Some experts warn the Biden administration’s bet will backfire if the Hindu nationalist policies pushed by Modi’s Bharatiya Janata Party spark widespread violence and unrest. Modi’s government would be consumed by domestic affairs with little bandwidth left to become a reliable ally Washington seeks in a potential confrontation with China.

And other analysts of the U.S.-India relationship say New Delhi is unlikely to abandon its longtime geopolitical stance of nonalignment when it comes to great power competitions.

In a Foreign Affairs essay last month, Ashley Tellis, a senior fellow at the Carnegie Endowment for International Peace, said Washington’s expectations are “misplaced,” given India’s significant security weaknesses vis-a-vis China, with which it shares a long, partially contested border. Given that, New Delhi is unlikely to ever join a U.S.-led confrontation against China unless India’s own security is directly threatened, he said.

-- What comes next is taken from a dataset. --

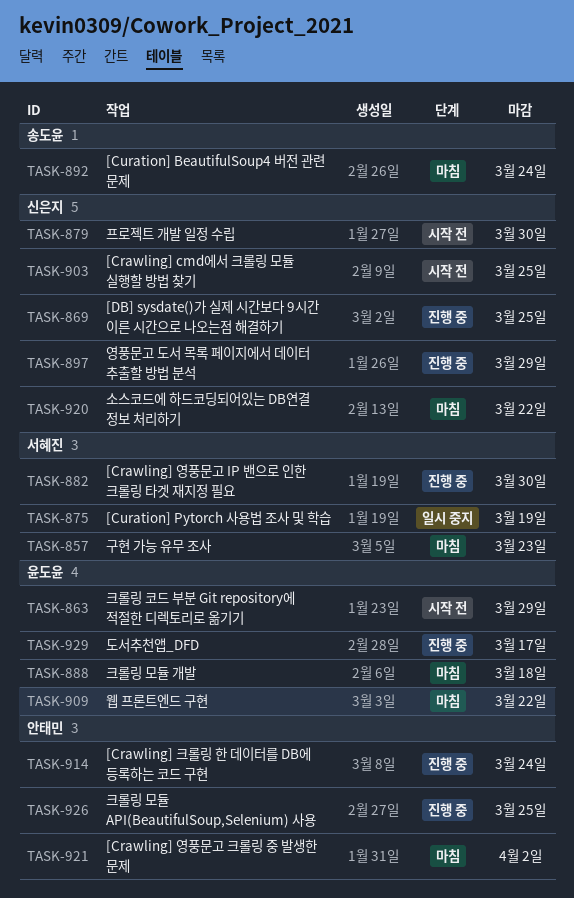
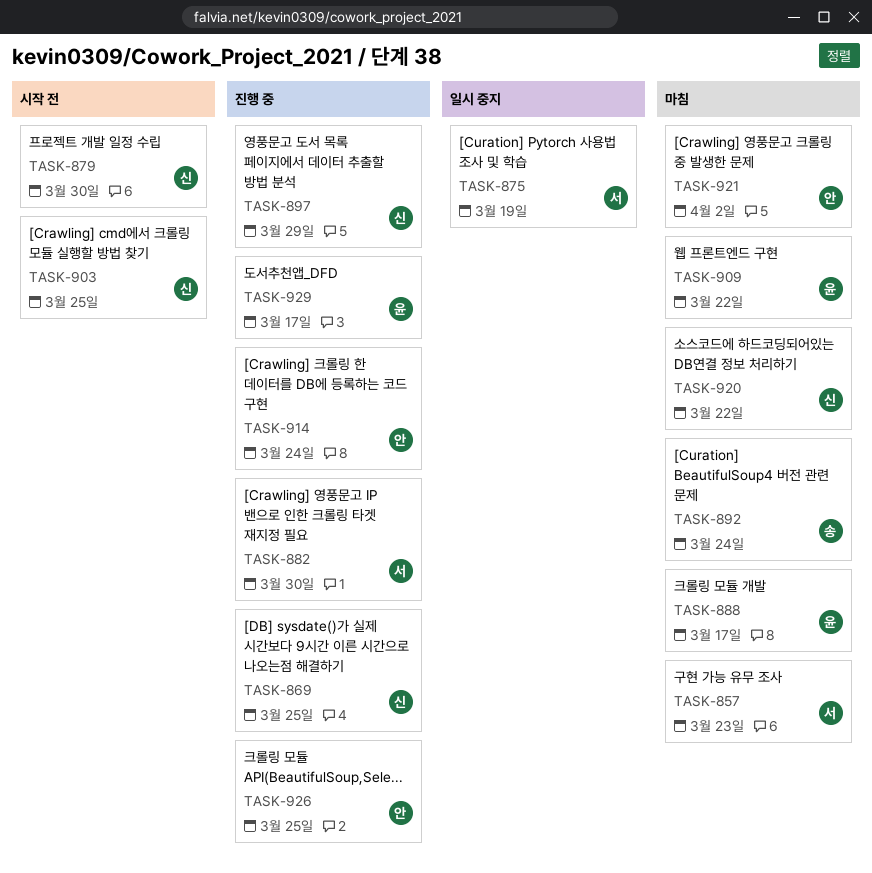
TASK-863: present -> none
TASK-888, due: Mar 18 -> Mar 17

“The fundamental problem is that the United States and India have divergent ambitions for their security partnership. As it has done with allies across the globe, Washington has sought to strengthen India’s standing within the liberal international order and, when necessary, solicit its contributions toward coalition defense,” Tellis wrote. “Yet New Delhi sees things differently. It does not harbor any innate allegiance toward preserving the liberal international order and retains an enduring aversion toward participating in mutual defense.”